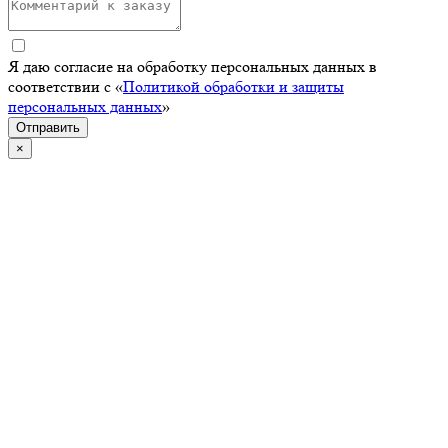
Я даю согласие на обработку персональных данных в
соответствии с «
Политикой обработки и защиты
персональных данных
»
Отправить
×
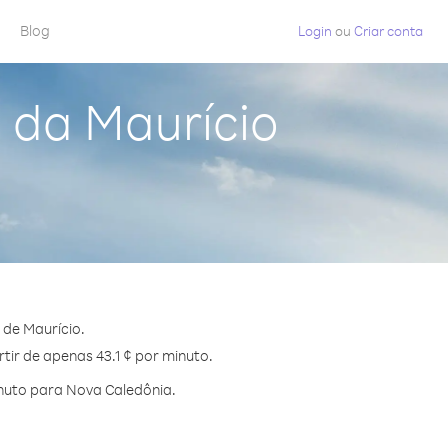
Blog
Login
ou
Criar conta
 da Maurício
de Maurício.
tir de apenas 43.1 ¢ por minuto.
nuto para Nova Caledônia.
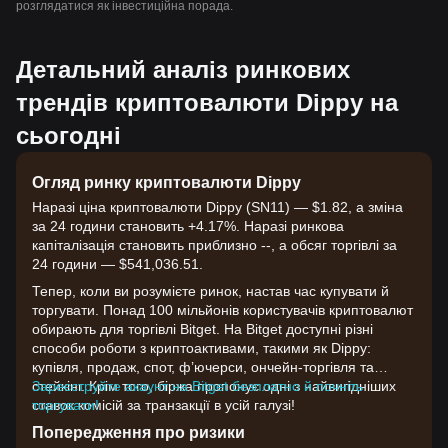
розглядатися як інвестиційна порада.
Детальний аналіз ринкових
трендів криптовалюти Dippy на
сьогодні
Огляд ринку криптовалюти Dippy
Наразі ціна криптовалюти Dippy (SN11) — $1.82, а зміна
за 24 години становить +4.17%. Наразі ринкова
капіталізація становить приблизно --, а обсяг торгівлі за
24 години — $541,036.51.
Тепер, коли ви розумієте ринок, настав час купувати й
торгувати. Понад 100 мільйонів користувачів криптовалют
обирають для торгівлі Bitget. На Bitget доступні різні
способи роботи з криптоактивами, такими як Dippy:
купівля, продаж, спот, ф’ючерси, ончейн-торгівля та
стейкінг. Крім того, біржа пропонує одні з найвигідніших
Зареєструйте акаунт на Bitget безплатно й почніть
ставок комісій за транзакції в усій галузі!
торгувати!
Попередження про ризики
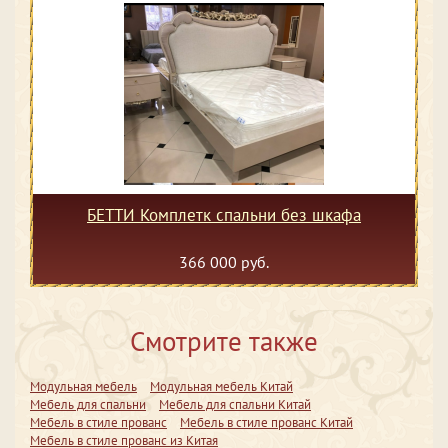
БЕТТИ Комплетк спальни без шкафа
366 000 руб.
Смотрите также
Модульная мебель
Модульная мебель Китай
Мебель для спальни
Мебель для спальни Китай
Мебель в стиле прованс
Мебель в стиле прованс Китай
Мебель в стиле прованс из Китая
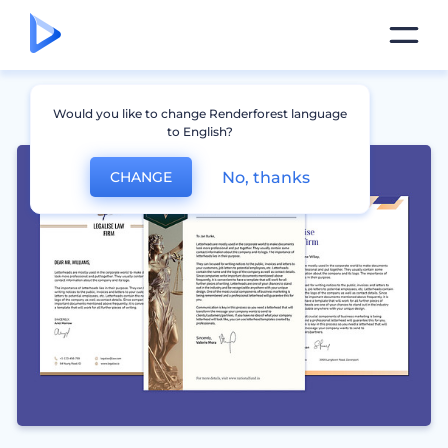
Would you like to change Renderforest language
to English?
No, thanks
CHANGE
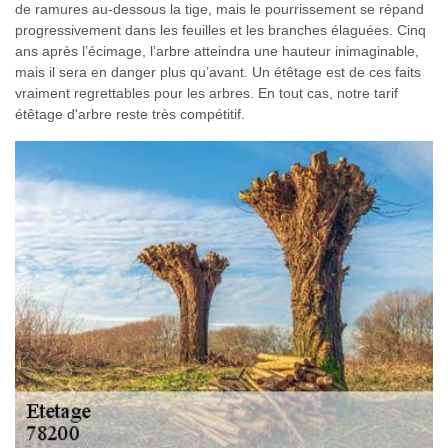
de ramures au-dessous la tige, mais le pourrissement se répand
progressivement dans les feuilles et les branches élaguées. Cinq
ans après l’écimage, l’arbre atteindra une hauteur inimaginable,
mais il sera en danger plus qu’avant. Un étêtage est de ces faits
vraiment regrettables pour les arbres. En tout cas, notre tarif
étêtage d'arbre reste très compétitif.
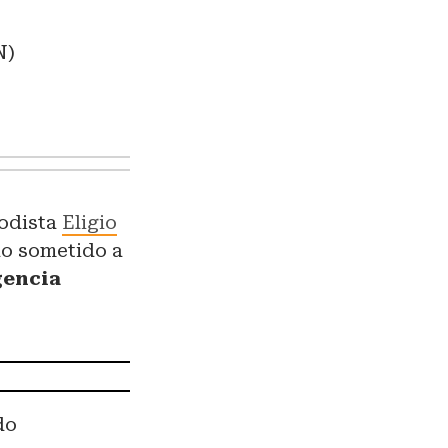
N)
iodista
Eligio
do sometido a
gencia
do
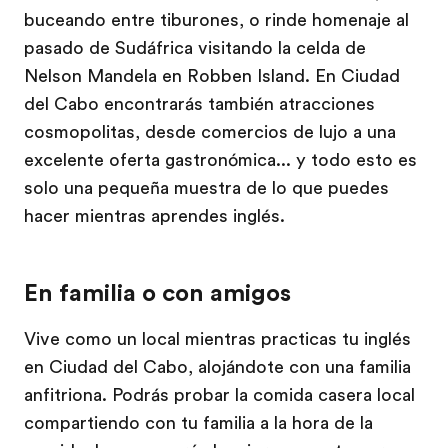
buceando entre tiburones, o rinde homenaje al
pasado de Sudáfrica visitando la celda de
Nelson Mandela en Robben Island. En Ciudad
del Cabo encontrarás también atracciones
cosmopolitas, desde comercios de lujo a una
excelente oferta gastronómica... y todo esto es
solo una pequeña muestra de lo que puedes
hacer mientras aprendes inglés.
En familia o con amigos
Vive como un local mientras practicas tu inglés
en Ciudad del Cabo, alojándote con una familia
anfitriona. Podrás probar la comida casera local
compartiendo con tu familia a la hora de la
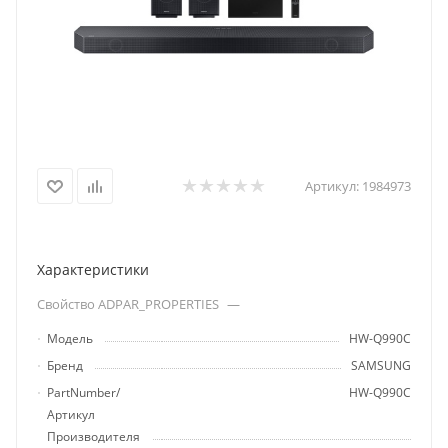
Артикул:
1984973
Характеристики
Свойство ADPAR_PROPERTIES
—
Модель
HW-Q990C
Бренд
SAMSUNG
PartNumber/
HW-Q990C
Артикул
Производителя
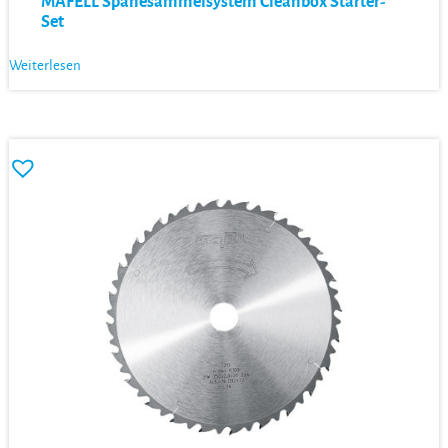
MAFELL Spänesammelsystem Cleanbox Starter-
Set
Weiterlesen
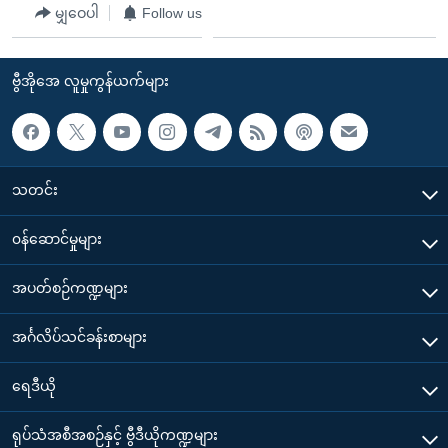
မျှဝေပါ
Follow us
ဗွီအိုအေ လူမှုကွန်ယက်များ
သတင်း
၀န်ဆောင်မှုများ
အပတ်စဉ်ကဏ္ဍများ
အင်္ဂလိပ်သင်ခန်းစာများ
ရေဒီယို
ရုပ်သံအစီအစဉ်နှင့် ဗွီဒီယိုကဏ္ဍများ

⁂

*INSTRUCTIONS TO FOLLOW:* Render the text read from all of the entries above as a JSON list of strings, with one string for each line and no blank lines. Leave the pictures out of the answer.

*WORKED SOLUTION:*
[
  "Я даю согласие на обработку персональных данных в",
  "соответствии с «",
  "Политикой обработки и защиты",
  "персональных данных",
  "»",
  "Отправить",
  "×",
  "Blog",
  "Login",
  "ou",
  "Criar conta",
  " da Maurício",
  "de Maurício.",
  "tir de apenas 43.1 ¢ por minuto.",
  "nuto para Nova Caledônia.",
  "розглядатися як інвестиційна порада.",
  "Детальний аналіз ринкових",
  "трендів криптовалюти Dippy на",
  "сьогодні",
  "Огляд ринку криптовалюти Dippy",
  "Наразі ціна криптовалюти Dippy (SN11) — $1.82, а зміна",
  "за 24 години становить +4.17%. Наразі ринкова",
  "капіталізація становить приблизно --, а обсяг торгівлі за",
  "24 години — $541,036.51.",
  "Тепер, коли ви розумієте ринок, настав час купувати й",
  "торгувати. Понад 100 мільйонів користувачів криптовалют",
  "обирають для торгівлі Bitget. На Bitget доступні різні",
  "способи роботи з криптоактивами, такими як Dippy:",
  "купівля, продаж, спот, ф’ючерси, ончейн-торгівля та",
  "стейкінг. Крім того, біржа пропонує одні з найвигідніших",
  "Зареєструйте акаунт на Bitget безплатно й почніть",
  "ставок комісій за транзакції в усій галузі!",
  "торгувати!",
  "Попередження про ризики",
  "БЕТТИ Комплетк спальни без шкафа",
  "366 000 руб.",
  "Смотрите также",
  "Модульная мебель",
  "Модульная мебель Китай",
  "Мебель для спальни",
  "Мебель для спальни Китай",
  "Мебель в стиле прованс",
  "Мебель в стиле прованс Китай",
  "Мебель в стиле прованс из Китая",
  "Would you like to change Renderforest language",
  "to English?",
  "No, thanks",
  "CHANGE",
  "de ramures au-dessous la tige, mais le pourrissement se répand",
  "progressivement dans les feuilles et les branches élaguées. Cinq",
  "ans après l’écimage, l’arbre atteindra une hauteur inimaginable,",
  "mais il sera en danger plus qu’avant. Un étêtage est de ces faits",
  "vraiment regrettables pour les arbres. En tout cas, notre tarif",
  "étêtage d'arbre reste très compétitif.",
  "N)",
  "iodista",
  "Eligio",
  "do sometido a",
  "gencia",
  "do",
  "buceando entre tiburones, o rinde homenaje al",
  "pasado de Sudáfrica visitando la celda de",
  "Nelson Mandela en Robben Island. En Ciudad",
  "del Cabo encontrarás también atracciones",
  "cosmopolitas, desde comercios de lujo a una",
  "excelente oferta gastronómica... y todo esto es",
  "solo una pequeña muestra de lo que puedes",
  "hacer mientras aprendes inglés.",
  "En familia o con amigos",
  "Vive como un local mientras practicas tu inglés",
  "en Ciudad del Cabo, alojándote con una familia",
  "anfitriona. Podrás probar la comida casera local",
  "compartiendo con tu familia a la hora de la",
  "Артикул:",
  "1984973",
  "Характеристики",
  "Свойство ADPAR_PROPERTIES",
  "—",
  "Модель",
  "HW-Q990C",
  "Бренд",
  "SAMSUNG",
  "PartNumber/",
  "HW-Q990C",
  "Артикул",
  "Производителя",
  "MAFELL Spänesammelsystem Cleanbox Starter-",
  "Set",
  "Weiterlesen",
  "မျှဝေပါ",
  "Follow us",
  "ဗွီအိုအေ လူမှုကွန်ယက်များ",
  "သတင်း",
  "၀န်ဆောင်မှုများ",
  "အပတ်စဉ်ကဏ္ဍများ",
  "အင်္ဂလိပ်သင်ခန်းစာများ",
  "ရေဒီယို",
  "ရုပ်သံအစီအစဉ်နှင့် ဗွီဒီယိုကဏ္ဍများ"
]